▸ The records:
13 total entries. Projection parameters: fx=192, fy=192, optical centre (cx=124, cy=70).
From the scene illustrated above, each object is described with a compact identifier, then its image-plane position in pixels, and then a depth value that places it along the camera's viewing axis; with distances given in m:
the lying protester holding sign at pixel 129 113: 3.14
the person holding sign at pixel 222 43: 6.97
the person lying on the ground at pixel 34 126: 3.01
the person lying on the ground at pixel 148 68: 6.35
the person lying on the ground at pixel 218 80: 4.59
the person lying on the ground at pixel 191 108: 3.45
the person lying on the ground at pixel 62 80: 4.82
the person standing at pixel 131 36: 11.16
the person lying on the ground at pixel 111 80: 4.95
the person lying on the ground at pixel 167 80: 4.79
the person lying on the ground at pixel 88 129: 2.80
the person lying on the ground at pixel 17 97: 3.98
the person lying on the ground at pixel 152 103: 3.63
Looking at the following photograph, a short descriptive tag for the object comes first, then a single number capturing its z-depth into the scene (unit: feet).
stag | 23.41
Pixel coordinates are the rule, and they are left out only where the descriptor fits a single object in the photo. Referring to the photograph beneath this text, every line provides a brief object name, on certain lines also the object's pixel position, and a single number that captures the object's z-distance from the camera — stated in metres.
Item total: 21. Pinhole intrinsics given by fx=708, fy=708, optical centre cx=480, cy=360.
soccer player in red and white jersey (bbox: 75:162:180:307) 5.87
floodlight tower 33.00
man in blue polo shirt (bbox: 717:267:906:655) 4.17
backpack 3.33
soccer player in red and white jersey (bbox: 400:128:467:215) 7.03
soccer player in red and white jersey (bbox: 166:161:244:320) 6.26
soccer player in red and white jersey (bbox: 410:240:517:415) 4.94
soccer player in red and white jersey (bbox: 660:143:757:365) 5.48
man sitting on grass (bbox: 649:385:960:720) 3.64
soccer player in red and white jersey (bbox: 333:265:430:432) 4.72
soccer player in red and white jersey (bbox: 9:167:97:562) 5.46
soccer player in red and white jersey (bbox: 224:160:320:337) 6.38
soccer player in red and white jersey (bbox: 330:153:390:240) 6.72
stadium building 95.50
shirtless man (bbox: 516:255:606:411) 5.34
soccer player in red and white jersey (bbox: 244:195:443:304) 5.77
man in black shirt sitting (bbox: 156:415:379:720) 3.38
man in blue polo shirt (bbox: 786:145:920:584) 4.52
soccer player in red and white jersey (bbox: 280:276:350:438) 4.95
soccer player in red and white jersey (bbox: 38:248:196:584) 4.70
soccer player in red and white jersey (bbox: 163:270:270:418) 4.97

▸ Your objective:
All lines with the word "scene" are needed; pull them from the entries and copy each.

▸ Solved problem:
From the scene illustrated above, each object is described with a compact identifier, then its image-plane position in pixels, and then a depth value that places it along the camera's viewing axis; with distances given in m:
Looking at the following photograph, a short descriptive tag for the object comes first, then a single number capturing its z-depth into the scene (unit: feet).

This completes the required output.